I was pretty tired myself, so went to sleep quickly, and started having another dream about being trapped under something heavy. It didn't exactly feel like one of my 'real' dreams, and my head felt very vague and I just lay there until it grew clearer, not that it ever really grew clear. There was a mistiness to everything – fog – and I seemed to be in a dark place with a narrow light directly above me, making the thin tendrils of fog glow, and I could make out different pinpoints of light to either side, and some kind of pattern in the ceiling. I couldn't move, couldn't turn my head, couldn't lift a finger, couldn't speak, didn't even really feel like I was breathing. I didn't feel at all like myself.
And there was whispering. Lots of words on all sides of me – or
on
me. It felt like there were tiny incredibly heavy people sitting on top of me, whispering. I couldn't make out what was being said, beyond that it had the zeddy noises common in Taren and the other Muinan dialects.
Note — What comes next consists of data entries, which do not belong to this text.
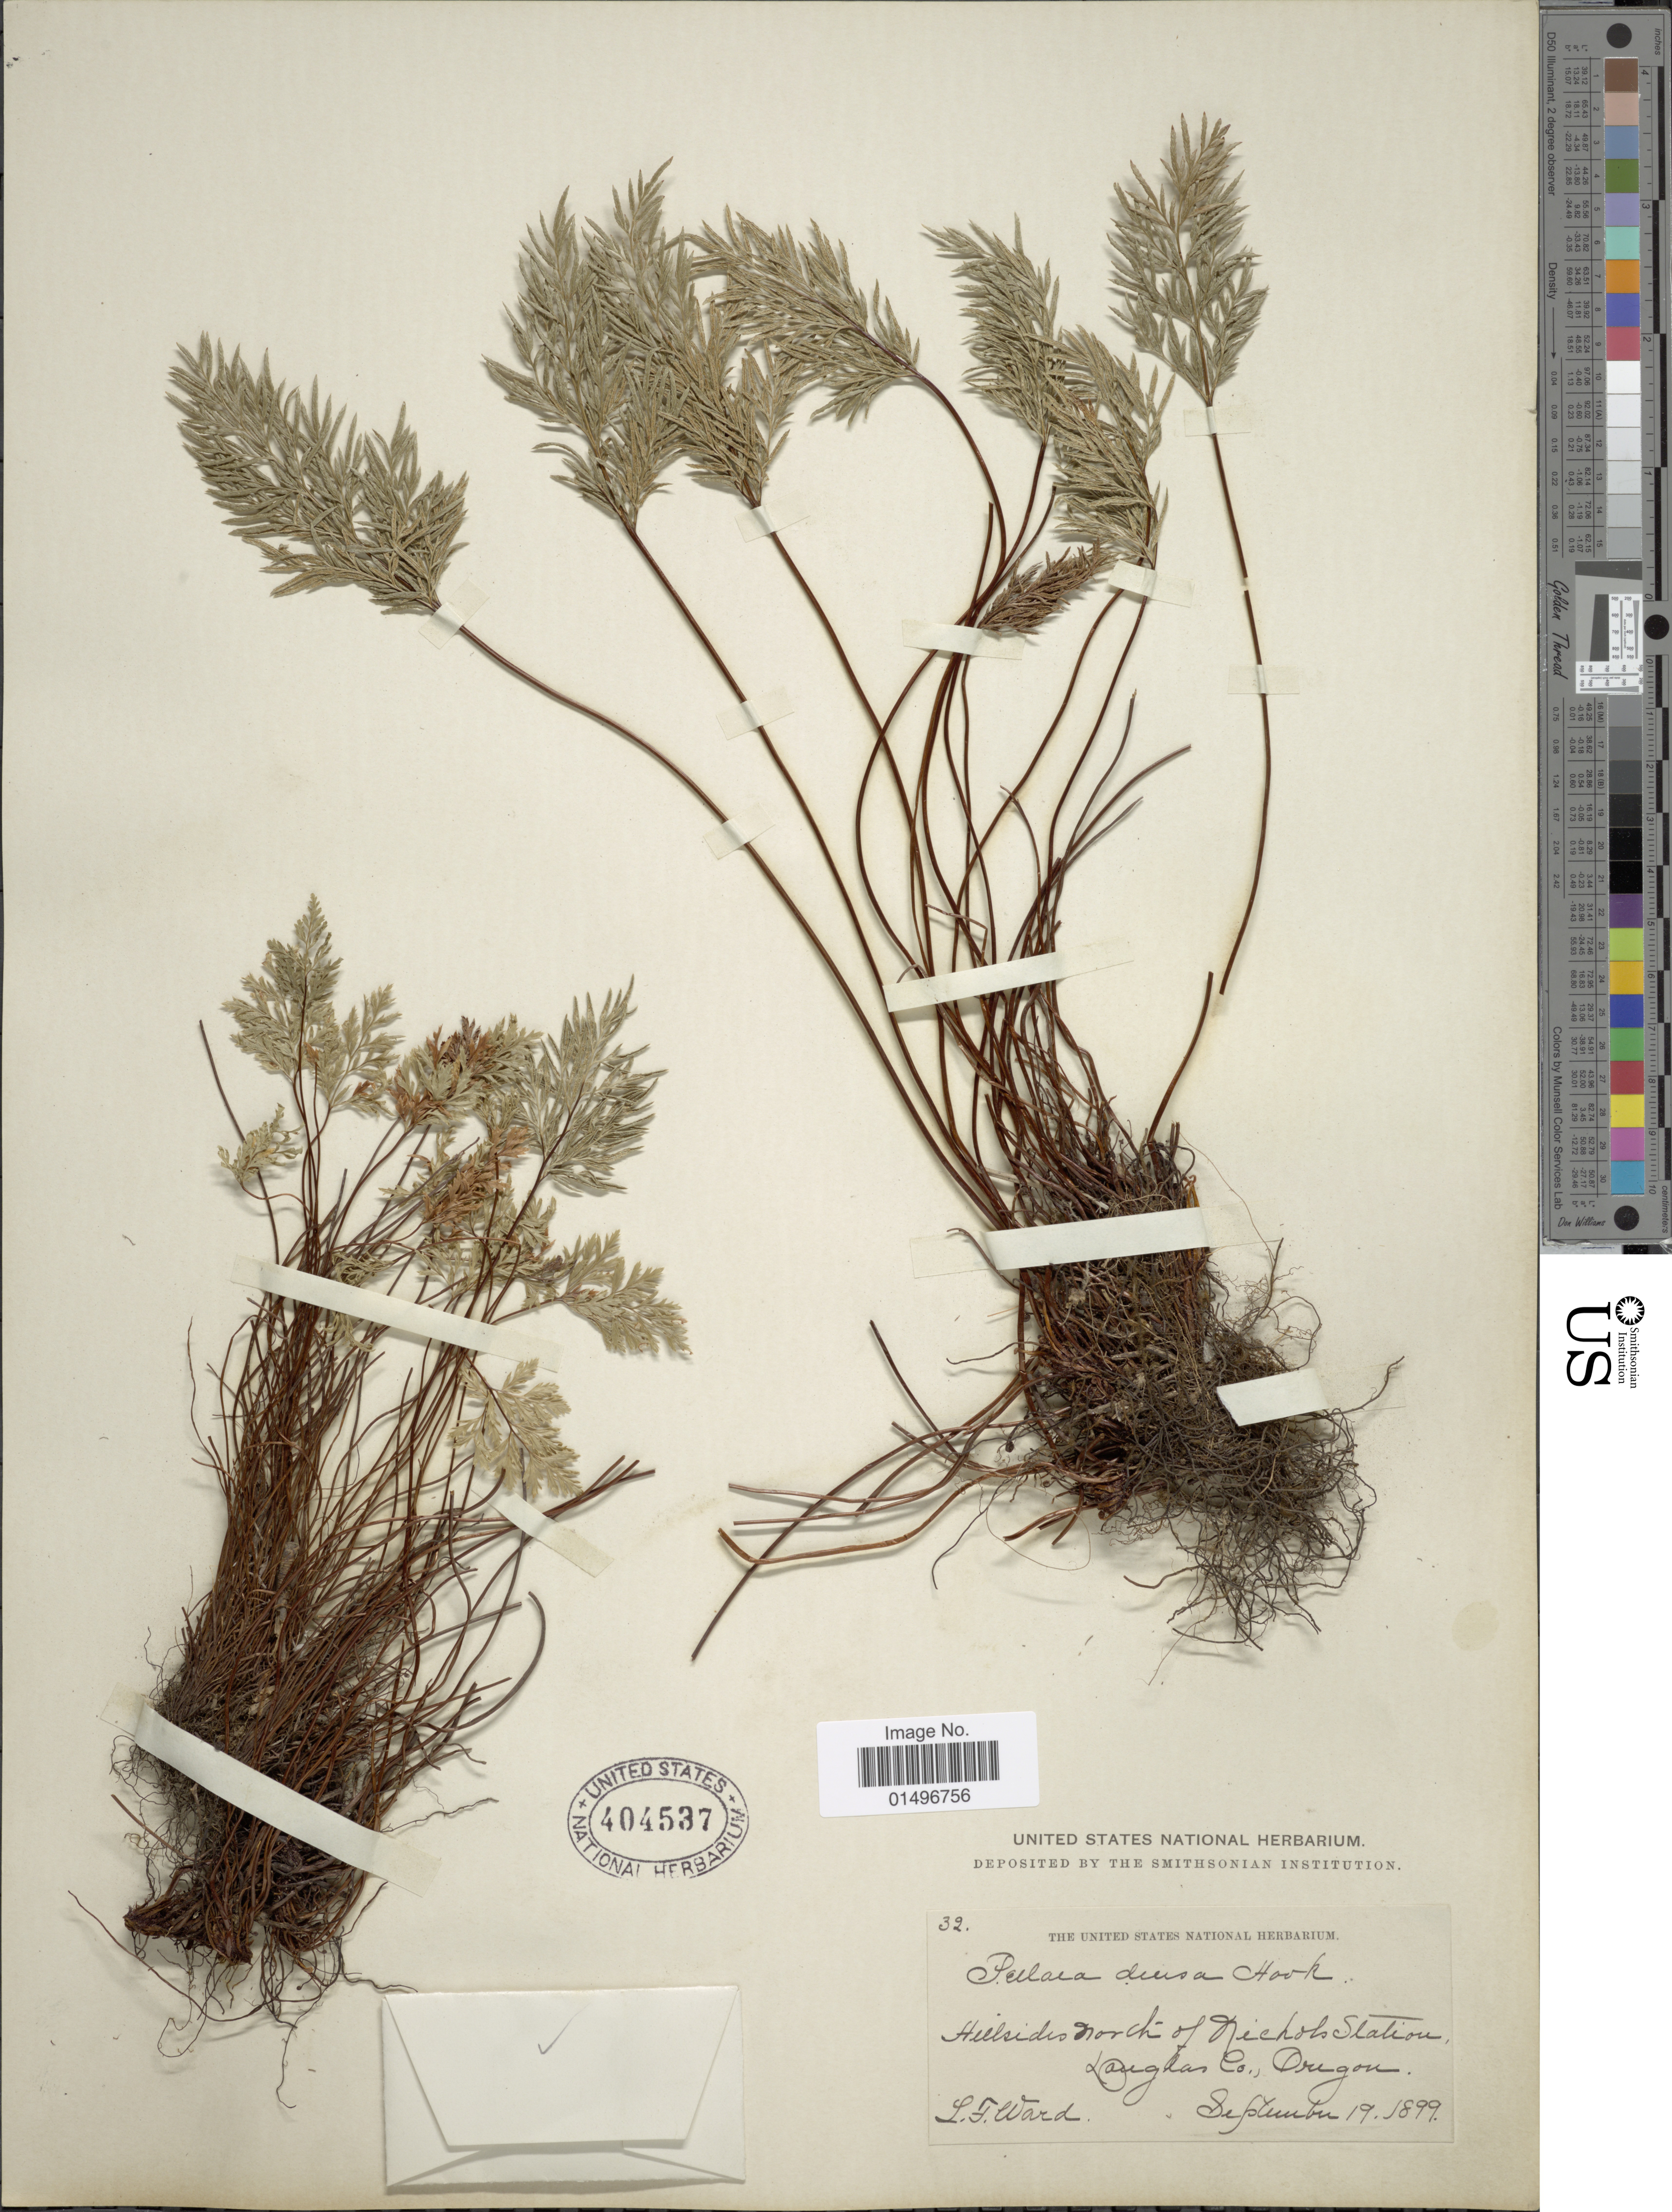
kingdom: Plantae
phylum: Tracheophyta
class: Polypodiopsida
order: Polypodiales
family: Pteridaceae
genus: Aspidotis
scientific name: Aspidotis densa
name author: (Brack.) Lellinger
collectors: L. Ward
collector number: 32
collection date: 1899-09-19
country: United States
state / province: Oregon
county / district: Douglas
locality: Oregon, Hillside north of Nichols Station, Douglas Co.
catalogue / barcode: US 404537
I didn't like it at all – I felt so small and helpless and constrained – and started trying to wake up and couldn't. I knew it had to be a dream, but the easy ability to wake out of my dreams seemed to be gone. I tried sitting up, and still couldn't move, and tried creating a projection of an Ionoth Kaoren to free me, and nothing happened, and then I panicked, in a futile and unproductive way. I couldn't even feel my heart beating.
The only thing left I could think to do was try and sense whether there was anyone nearby who might help me. I began pushing my senses out, but even that didn't work properly, and I felt like I'd fallen down a well – or up a well – and then I snapped back to staring at the ceiling. That wasn't a very nice sensation.
But it was the only thing I could do, and I was by that time out of my mind desperate, so I kept pushing out, pushing and pushing and falling up this well but I felt like I was a rubber band stretching too thin.
And then I was me again, trying to gasp and choking because there was a tube down my throat. And still heavy, like there was an anchor hooked to my spine. Ista Mezan said something in a high, relieved voice and then helpfully pulled the tube out (horrid sensation) and then Kaoren was in reach and I got hold of him and just gasped and shook for a minute or two. Ista Mezan did his best to get a physical assessment of me without prying me off.
Kaoren's heart was beating really fast, and his voice was even but unusually flat as he explained that my heart rate had slowed soon after I fell asleep, and then plummeted – the time between beats increasing exponentially. So far as they could tell, I'd stopped breathing altogether, with barely a flicker of brain activity. They'd hooked me up to a machine for breathing and tried waking me with an alarm over the interface, and Inisar had tried speaking to me telepathically, and they were debating shooting me full of stimulants when I'd revived as abruptly as I'd gone. I'd been not quite dead for nearly twenty minutes.